::: Material provided
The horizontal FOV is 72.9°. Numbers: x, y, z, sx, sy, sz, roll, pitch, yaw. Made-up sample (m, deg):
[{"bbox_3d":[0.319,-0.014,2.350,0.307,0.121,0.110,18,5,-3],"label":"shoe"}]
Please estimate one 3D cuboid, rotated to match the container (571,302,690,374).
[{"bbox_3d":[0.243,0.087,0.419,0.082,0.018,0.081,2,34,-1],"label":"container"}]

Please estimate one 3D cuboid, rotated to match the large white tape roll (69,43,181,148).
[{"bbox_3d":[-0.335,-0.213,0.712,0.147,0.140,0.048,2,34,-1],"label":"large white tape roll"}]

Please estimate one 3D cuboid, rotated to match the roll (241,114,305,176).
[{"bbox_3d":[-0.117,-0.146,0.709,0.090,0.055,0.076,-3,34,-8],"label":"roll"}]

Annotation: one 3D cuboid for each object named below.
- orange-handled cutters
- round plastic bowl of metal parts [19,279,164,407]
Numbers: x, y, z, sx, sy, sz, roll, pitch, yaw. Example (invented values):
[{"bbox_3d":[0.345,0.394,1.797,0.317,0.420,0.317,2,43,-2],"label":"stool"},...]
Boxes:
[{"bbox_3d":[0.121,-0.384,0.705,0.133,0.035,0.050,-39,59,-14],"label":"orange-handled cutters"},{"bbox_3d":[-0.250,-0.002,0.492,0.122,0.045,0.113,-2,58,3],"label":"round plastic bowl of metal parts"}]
::::::
::: Material provided
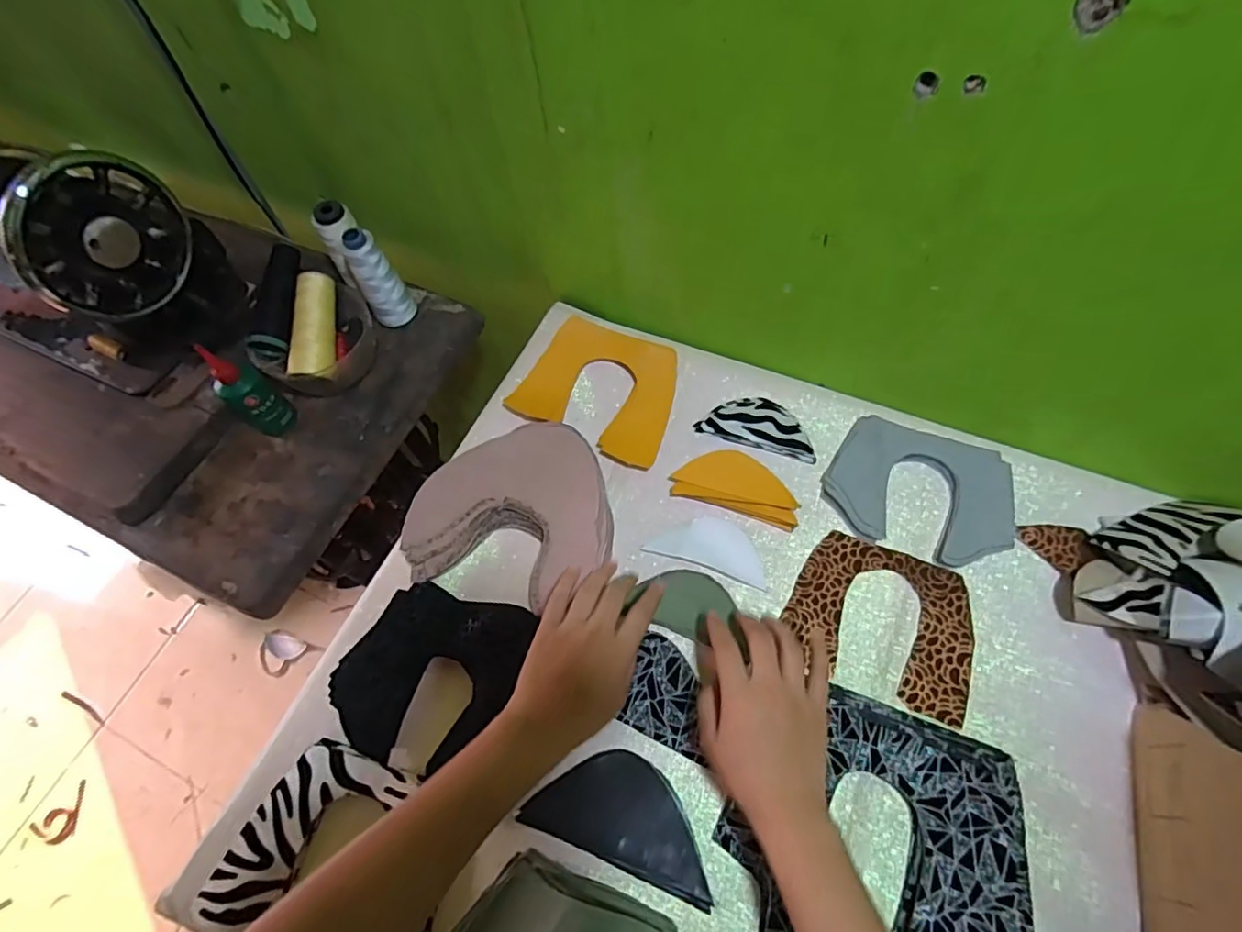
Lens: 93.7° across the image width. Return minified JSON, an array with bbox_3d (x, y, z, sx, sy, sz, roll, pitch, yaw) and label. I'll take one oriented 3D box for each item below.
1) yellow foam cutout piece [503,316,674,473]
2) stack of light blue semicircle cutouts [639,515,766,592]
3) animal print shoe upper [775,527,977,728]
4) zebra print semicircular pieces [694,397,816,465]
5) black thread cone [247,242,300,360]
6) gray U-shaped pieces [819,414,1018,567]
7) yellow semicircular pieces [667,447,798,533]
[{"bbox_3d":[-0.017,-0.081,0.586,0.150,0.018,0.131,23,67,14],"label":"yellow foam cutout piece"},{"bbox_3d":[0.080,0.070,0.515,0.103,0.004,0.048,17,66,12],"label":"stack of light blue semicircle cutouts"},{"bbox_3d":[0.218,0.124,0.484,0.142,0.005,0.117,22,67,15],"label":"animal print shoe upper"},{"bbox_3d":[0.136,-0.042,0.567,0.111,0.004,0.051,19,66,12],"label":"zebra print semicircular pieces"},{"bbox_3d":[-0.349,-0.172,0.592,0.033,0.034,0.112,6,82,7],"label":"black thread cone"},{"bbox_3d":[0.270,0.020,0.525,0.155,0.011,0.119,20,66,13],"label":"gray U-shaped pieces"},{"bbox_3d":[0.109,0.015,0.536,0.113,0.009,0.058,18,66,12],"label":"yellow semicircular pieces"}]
::::::
::: Material provided
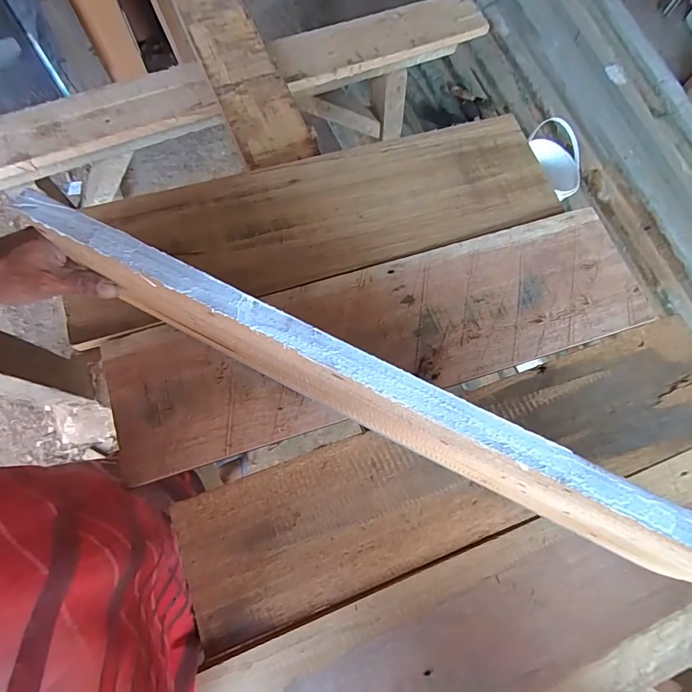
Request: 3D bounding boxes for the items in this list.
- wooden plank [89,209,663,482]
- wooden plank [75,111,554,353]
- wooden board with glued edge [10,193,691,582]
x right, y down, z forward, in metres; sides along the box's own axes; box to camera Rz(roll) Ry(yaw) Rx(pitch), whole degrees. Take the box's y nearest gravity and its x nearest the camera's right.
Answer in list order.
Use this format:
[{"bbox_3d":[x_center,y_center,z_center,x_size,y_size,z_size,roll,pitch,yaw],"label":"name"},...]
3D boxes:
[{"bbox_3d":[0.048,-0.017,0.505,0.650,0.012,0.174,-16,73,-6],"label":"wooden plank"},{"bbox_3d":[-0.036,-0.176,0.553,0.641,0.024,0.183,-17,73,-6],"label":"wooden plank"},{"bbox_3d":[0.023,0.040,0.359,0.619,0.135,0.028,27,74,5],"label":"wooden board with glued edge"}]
::::::
▸ **What is expected**:
Please find each line in the records above that holds the word "list", and copy it.

▸ **Exercise response**:
Request: 3D bounding boxes for the items in this list.
Answer in list order.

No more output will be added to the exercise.